In this study, perineural muscular tissue in the fifth intercostal space, after right or left anterolateral minithoracotomies for coronary artery bypass grafting or for mitral valve procedures, was frozen by three 2 minute applications of nitrous oxide gas at minus 80 degrees centigrade. Cryoablation to this degree is ordinarily lethal to tissue under proper conditions [2, 3]. The fact that only 16.7% of patients experienced transient postoperative numbness can be explained either from sensation provided by overlapping dermatomes or that overlying muscle tissue insulated the intercostal nerve from permanent damage. Clinically, the perception of pain was reduced in the treated cohort of patients compared with controls.
There is yet another method to dramatically reduce postthoracotomy pain that does not require the time, expense, and risk of permanent tissue damage of cryoablation. It is predicated on the assumption that most postthoracotomy pain results from neurovascular entrapment by pericostal sutures placed during wound closure. The solution is to pass these ties through drill holes placed in the caudal rib and then around the cranial rib. In this way, there is no nerve entrapment. This simple variation in technique, in combination with a muscle-sparing incision in which the latissimus dorsi and all muscles posterior to it remain intact, and without intercostal or epidural blocks, consistently results in a remarkable reduction of postoperative discomfort.
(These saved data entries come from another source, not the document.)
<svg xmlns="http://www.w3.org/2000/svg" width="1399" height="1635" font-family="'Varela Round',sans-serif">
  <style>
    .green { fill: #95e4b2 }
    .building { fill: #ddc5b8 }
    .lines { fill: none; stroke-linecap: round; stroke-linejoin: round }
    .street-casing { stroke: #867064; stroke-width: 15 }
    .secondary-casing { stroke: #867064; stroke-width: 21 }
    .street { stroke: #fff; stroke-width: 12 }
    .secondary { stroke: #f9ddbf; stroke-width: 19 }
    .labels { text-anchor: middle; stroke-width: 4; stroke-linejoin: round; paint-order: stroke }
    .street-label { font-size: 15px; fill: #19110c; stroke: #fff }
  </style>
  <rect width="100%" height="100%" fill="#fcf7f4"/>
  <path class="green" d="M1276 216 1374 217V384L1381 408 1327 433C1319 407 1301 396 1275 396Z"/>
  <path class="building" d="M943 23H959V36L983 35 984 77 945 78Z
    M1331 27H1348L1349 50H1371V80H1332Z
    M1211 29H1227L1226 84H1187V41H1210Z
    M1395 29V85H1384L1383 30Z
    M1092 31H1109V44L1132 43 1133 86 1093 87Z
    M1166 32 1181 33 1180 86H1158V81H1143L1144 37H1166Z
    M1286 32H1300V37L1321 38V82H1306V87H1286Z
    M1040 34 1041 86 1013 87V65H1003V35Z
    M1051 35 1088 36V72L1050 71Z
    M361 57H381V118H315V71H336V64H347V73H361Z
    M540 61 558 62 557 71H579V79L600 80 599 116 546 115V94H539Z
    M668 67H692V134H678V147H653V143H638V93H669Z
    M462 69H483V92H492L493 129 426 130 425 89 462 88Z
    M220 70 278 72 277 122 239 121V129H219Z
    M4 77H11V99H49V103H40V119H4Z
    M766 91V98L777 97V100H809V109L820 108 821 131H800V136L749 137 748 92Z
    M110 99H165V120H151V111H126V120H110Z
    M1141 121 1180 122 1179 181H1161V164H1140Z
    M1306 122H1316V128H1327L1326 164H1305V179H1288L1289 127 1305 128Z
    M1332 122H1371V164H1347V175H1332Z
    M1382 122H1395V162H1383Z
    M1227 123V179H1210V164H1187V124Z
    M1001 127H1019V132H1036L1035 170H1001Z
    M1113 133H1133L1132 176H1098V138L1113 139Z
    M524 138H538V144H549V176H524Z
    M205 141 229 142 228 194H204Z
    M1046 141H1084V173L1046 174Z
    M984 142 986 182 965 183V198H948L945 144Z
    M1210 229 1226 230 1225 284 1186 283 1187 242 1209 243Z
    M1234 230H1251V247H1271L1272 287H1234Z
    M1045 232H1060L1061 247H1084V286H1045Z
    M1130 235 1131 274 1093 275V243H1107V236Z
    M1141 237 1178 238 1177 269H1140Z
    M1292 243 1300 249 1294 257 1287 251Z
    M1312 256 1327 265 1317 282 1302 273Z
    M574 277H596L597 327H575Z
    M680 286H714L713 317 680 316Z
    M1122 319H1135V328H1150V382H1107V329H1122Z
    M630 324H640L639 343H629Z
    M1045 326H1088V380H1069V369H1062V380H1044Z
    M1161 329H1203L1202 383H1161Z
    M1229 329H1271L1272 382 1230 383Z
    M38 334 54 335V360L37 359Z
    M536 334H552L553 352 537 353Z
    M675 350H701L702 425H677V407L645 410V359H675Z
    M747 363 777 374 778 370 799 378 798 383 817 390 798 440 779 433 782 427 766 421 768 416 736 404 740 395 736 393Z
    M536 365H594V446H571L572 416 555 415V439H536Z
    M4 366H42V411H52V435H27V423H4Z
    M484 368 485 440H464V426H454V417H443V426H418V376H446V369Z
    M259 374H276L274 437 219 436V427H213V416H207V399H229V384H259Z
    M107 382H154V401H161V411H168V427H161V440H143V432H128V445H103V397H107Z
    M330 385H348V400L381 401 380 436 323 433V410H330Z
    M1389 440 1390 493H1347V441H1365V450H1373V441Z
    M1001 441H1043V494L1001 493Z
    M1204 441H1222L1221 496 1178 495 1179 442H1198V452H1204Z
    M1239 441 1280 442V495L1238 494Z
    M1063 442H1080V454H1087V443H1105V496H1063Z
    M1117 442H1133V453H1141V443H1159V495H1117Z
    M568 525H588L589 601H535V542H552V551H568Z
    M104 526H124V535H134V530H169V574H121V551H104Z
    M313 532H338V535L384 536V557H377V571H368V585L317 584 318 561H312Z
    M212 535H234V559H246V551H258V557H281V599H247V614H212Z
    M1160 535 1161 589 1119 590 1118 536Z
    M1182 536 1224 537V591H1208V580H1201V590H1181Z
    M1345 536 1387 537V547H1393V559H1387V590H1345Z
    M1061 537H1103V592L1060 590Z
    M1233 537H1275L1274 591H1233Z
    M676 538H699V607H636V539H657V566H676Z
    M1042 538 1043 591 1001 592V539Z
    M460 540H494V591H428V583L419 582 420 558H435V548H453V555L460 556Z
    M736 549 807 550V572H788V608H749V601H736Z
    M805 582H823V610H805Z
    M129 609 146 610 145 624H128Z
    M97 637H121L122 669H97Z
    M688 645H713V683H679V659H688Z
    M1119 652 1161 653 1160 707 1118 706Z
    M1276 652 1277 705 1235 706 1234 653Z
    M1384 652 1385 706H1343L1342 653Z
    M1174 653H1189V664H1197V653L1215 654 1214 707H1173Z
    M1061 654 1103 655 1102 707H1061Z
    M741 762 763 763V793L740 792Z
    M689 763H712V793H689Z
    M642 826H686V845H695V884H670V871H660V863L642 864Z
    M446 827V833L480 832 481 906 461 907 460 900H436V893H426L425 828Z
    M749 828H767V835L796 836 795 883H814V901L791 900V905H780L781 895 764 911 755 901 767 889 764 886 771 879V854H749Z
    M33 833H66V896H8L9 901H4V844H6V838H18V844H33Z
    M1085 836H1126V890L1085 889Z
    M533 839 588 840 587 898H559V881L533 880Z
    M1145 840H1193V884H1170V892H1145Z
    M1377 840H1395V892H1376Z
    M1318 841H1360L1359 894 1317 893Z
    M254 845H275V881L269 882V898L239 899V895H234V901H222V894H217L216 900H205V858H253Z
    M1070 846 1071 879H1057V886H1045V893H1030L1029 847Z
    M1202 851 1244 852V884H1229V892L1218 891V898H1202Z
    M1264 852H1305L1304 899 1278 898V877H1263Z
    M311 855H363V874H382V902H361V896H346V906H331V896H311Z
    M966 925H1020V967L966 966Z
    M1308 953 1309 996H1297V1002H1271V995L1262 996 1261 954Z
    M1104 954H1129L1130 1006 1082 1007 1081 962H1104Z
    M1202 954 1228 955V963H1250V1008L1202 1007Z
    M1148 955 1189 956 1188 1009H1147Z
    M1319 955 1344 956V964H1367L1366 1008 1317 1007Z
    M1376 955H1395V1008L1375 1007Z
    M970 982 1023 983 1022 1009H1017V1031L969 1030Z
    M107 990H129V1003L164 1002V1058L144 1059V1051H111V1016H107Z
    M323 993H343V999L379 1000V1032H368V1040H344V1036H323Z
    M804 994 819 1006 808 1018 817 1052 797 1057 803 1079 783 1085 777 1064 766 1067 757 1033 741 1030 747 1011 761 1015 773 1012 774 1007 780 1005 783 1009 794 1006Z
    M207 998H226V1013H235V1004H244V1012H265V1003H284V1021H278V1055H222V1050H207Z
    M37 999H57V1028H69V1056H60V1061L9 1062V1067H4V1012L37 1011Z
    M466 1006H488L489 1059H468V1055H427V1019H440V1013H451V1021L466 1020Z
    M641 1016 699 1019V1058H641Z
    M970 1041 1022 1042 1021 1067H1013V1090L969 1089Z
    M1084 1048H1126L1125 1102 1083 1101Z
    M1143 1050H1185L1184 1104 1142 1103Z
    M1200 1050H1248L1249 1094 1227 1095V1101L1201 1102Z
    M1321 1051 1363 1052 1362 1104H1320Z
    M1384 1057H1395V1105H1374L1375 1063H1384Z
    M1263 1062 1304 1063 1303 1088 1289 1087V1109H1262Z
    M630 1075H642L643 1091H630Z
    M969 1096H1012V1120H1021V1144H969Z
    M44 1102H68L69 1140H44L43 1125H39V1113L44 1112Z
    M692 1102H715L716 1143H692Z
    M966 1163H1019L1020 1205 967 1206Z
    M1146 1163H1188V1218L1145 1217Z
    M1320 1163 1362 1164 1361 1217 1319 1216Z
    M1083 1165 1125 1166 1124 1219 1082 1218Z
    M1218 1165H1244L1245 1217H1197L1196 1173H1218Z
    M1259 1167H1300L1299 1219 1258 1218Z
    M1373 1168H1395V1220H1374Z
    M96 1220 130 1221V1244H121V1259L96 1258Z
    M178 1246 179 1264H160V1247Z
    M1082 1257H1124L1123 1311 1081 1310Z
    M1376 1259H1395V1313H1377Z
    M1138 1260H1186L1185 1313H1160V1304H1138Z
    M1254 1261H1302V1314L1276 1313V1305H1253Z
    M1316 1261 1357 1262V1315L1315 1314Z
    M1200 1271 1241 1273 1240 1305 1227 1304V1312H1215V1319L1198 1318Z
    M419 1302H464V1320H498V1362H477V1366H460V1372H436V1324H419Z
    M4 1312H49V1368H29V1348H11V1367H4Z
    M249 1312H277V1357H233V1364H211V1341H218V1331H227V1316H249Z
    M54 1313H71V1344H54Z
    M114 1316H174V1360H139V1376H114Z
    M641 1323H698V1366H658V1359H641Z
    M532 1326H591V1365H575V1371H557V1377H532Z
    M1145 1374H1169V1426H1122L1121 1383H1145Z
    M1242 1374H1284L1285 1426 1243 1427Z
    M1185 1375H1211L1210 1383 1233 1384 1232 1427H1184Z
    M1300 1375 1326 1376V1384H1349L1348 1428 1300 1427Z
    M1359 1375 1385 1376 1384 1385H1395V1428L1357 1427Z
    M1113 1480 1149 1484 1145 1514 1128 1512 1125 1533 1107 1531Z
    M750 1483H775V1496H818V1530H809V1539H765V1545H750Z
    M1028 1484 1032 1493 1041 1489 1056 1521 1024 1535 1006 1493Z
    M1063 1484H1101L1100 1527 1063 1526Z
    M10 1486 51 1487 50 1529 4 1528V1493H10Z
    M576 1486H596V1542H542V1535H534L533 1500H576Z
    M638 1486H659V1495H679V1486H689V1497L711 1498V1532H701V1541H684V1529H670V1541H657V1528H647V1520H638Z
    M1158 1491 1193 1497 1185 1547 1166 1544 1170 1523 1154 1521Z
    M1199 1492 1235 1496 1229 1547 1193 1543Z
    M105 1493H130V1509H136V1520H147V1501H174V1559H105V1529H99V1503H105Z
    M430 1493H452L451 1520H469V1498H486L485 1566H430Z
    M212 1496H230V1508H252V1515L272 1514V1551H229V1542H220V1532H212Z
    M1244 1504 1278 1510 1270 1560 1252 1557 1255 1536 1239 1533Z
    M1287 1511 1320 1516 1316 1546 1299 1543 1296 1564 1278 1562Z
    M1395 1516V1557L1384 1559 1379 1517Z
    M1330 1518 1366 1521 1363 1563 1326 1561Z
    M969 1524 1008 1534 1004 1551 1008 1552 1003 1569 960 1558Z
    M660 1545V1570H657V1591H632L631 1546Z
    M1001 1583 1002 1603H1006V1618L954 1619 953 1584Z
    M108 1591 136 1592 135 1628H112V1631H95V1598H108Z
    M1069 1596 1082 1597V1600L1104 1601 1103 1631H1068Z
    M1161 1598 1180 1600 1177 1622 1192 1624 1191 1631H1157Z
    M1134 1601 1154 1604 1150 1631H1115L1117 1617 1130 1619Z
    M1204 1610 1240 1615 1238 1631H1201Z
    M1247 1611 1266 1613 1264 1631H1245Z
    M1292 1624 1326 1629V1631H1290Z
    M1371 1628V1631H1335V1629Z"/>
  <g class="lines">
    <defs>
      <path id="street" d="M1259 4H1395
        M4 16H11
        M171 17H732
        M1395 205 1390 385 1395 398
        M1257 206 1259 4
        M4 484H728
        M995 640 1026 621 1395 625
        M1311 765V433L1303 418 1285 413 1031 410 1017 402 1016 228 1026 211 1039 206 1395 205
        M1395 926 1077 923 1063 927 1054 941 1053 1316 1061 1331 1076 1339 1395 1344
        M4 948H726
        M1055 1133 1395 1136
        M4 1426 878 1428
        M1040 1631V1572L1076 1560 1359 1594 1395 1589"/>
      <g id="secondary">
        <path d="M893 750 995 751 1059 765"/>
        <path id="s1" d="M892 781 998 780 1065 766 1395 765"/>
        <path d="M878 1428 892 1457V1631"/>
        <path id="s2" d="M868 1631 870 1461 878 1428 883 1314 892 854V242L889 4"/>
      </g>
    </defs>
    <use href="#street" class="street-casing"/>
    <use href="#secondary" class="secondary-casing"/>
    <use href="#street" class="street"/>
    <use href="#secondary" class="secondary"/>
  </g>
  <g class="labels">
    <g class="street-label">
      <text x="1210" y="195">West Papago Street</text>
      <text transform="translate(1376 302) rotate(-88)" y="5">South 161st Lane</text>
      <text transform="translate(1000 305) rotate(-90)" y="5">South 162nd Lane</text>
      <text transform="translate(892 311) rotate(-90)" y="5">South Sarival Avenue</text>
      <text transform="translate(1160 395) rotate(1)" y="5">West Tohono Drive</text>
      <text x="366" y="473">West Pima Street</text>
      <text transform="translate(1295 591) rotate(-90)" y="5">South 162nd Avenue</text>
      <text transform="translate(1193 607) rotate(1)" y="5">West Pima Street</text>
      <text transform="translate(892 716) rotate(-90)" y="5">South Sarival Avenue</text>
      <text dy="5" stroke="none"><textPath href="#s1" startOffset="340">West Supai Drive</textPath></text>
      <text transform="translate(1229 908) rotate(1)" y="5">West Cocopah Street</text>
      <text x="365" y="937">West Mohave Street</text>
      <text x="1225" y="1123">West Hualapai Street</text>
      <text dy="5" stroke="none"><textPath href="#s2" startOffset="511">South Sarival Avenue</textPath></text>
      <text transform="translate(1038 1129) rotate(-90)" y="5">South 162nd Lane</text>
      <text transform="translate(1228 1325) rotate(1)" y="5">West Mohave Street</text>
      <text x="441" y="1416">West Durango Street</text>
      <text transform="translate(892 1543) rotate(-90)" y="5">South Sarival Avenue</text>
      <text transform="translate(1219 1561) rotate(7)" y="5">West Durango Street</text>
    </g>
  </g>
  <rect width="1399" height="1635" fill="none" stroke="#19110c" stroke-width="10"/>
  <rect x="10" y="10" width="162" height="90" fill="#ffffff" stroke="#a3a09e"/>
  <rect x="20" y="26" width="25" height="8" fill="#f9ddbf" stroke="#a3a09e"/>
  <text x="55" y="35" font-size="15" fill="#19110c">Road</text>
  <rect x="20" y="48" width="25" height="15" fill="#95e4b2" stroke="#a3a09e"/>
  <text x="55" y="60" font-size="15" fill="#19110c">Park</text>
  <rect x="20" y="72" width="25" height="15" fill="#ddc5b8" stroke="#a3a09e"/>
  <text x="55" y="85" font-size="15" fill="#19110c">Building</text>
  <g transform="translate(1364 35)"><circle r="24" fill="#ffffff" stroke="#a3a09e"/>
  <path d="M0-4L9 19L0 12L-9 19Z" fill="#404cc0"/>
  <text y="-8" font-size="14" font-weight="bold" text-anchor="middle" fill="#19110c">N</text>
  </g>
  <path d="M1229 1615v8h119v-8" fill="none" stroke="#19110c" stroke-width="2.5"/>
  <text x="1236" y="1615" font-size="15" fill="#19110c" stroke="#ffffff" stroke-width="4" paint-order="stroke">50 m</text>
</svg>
I have used this method in numerous thoracotomies over many years with consistent experiences reported by most patients. These include the relative ease of coughing and mobility and consistently early dismissal from the hospital, usually by postoperative day 3 or 4. It is not unusual for patients to report having no need for antiinflammatory or analgesic medication after going home. I have not seen a single case of chronic postthoracotomy pain.
The authors did not state whether a rib was removed during their procedures or if pericostal sutures were used. I am confident, however, that the method I have outlined will obviate the need for pericostal nerve cryoablation as described in their article.